Even after structuring data into tidy format, real-world datasets typically contain missing values and duplicate records that must be addressed before analysis. We demonstrate these techniques using a simulated sensor dataset with intentionally introduced problems.

5.7.1 Creating a Sample DataFrame

# Creating a sample DataFrame with missing values and duplicates
set.seed(123)  # For reproducibility
sensor_data <- data.frame(
  timestamp = seq(as.POSIXct("2024-01-01"), by = "hour", length.out = 20),
  temperature = rnorm(20, mean = 20, sd = 5),
  humidity = rnorm(20, mean = 50, sd = 10)
)

# Introducing missing values randomly
sensor_data[sample(1:20, 5), "temperature"] <- NA
sensor_data[sample(1:20, 5), "humidity"] <- NA

# Adding duplicate rows
sensor_data <- rbind(sensor_data, sensor_data[sample(1:20, 5), ])


sensor_data

This sensor_data frame contains hourly temperature and humidity readings with randomly introduced NA values and duplicate rows — a realistic scenario for any BI dataset.

5.7.2 Handling Missing Values

The two main strategies for missing data are removal and imputation. The right choice depends on why the data is missing:

Missing completely at random (MCAR): The missingness has no relationship to the data. Example: a sensor randomly fails. Removal or imputation are both reasonable.
Missing not at random (MNAR): The missingness is related to the missing value itself. Example: high-income individuals decline to report their salary. Removal introduces bias; imputation requires careful modeling.

In practice, most missing data falls somewhere between these extremes.
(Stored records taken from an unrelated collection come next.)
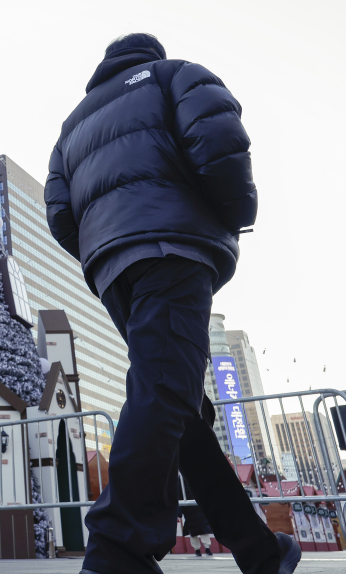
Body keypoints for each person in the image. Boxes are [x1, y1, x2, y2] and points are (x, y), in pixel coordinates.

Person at [44, 33, 301, 574]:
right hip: (174, 249)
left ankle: (258, 552)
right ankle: (117, 551)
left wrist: (105, 249)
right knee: (164, 394)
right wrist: (231, 215)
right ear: (149, 53)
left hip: (115, 271)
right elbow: (221, 141)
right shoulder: (172, 75)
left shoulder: (72, 126)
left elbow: (60, 215)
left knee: (177, 407)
The key is to investigate the pattern of missingness before choosing a strategy — never assume that drop_na() or mean imputation is safe without checking.

5.7.2.1 Removing Rows with Missing Values

drop_na() removes any row containing at least one NA. This is appropriate when the proportion of missing data is small and the missingness appears random.
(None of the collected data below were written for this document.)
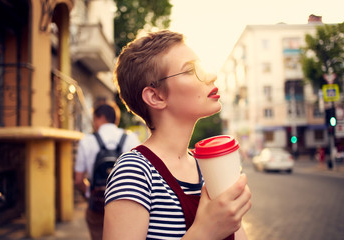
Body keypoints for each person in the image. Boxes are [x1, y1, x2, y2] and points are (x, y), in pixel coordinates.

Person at [103, 30, 251, 239]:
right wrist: (205, 231)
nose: (211, 75)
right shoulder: (135, 172)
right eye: (190, 70)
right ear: (155, 96)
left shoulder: (206, 166)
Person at [74, 103, 141, 240]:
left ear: (100, 118)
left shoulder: (87, 141)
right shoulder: (131, 138)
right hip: (127, 202)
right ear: (115, 119)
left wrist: (90, 193)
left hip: (98, 202)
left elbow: (78, 180)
# Removing rows with missing values
sensor_data_clean <- drop_na(sensor_data)
sensor_data_clean

5.7.2.2 Replacing Missing Values

Alternatively, missing values can be replaced with a specific value like the mean or median, which helps maintain the dataset size.
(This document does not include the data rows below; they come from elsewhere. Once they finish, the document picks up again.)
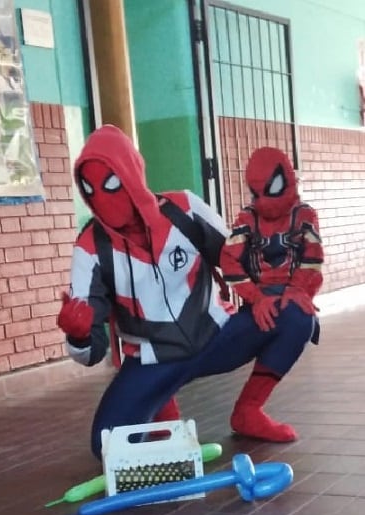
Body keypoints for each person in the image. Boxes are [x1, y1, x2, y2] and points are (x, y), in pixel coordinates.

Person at [57, 125, 317, 459]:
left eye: (111, 183)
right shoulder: (90, 248)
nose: (103, 199)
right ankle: (163, 412)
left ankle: (249, 411)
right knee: (106, 445)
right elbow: (90, 354)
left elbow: (239, 260)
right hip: (153, 361)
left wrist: (285, 287)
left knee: (296, 315)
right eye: (90, 190)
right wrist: (78, 336)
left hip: (217, 337)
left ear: (132, 174)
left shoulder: (185, 210)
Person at [220, 146, 323, 441]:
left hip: (290, 298)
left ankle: (250, 407)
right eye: (256, 194)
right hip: (257, 301)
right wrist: (255, 297)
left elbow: (312, 258)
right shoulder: (247, 219)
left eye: (271, 189)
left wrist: (297, 290)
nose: (264, 201)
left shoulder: (304, 216)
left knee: (300, 322)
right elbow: (229, 258)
# Replacing missing values with the mean
mean_temp <- mean(sensor_data$temperature, na.rm = TRUE)
sensor_data_clean <- sensor_data |>
  mutate(
    temperature_mean = ifelse(is.na(temperature),mean_temp,temperature)
  )
sensor_data_clean

In this case, missing temperature values are replaced with the column’s mean temperature, computed while ignoring NAs with na.rm = TRUE. For skewed distributions, the median is often a better choice than the mean, as it is less influenced by extreme values. Replace mean() with median() in the code above to use median imputation instead.

5.7.3 Dealing with Duplicates

5.7.3.1 Removing Duplicate Rows

distinct() removes duplicate rows, keeping only the first occurrence of each.

# Removing duplicate rows to retain only unique observations
sensor_data_unique <- distinct(sensor_data)
sensor_data_unique

5.7.4 Cleaning Text Data

Messy text data — inconsistent capitalization, trailing whitespace, typos in category names — is extremely common in business datasets. The stringr package (loaded with the tidyverse) provides functions for common string operations:

# Sample messy text data
departments <- c("  Sales", "sales", "SALES", "Marketing ", "marketing")

# Trim whitespace and convert to lowercase
departments |> str_trim() |> str_to_lower()

## [1] "sales"     "sales"     "sales"     "marketing" "marketing"

Other useful stringr functions include str_replace() for find-and-replace operations and str_detect() for filtering rows that match a text pattern.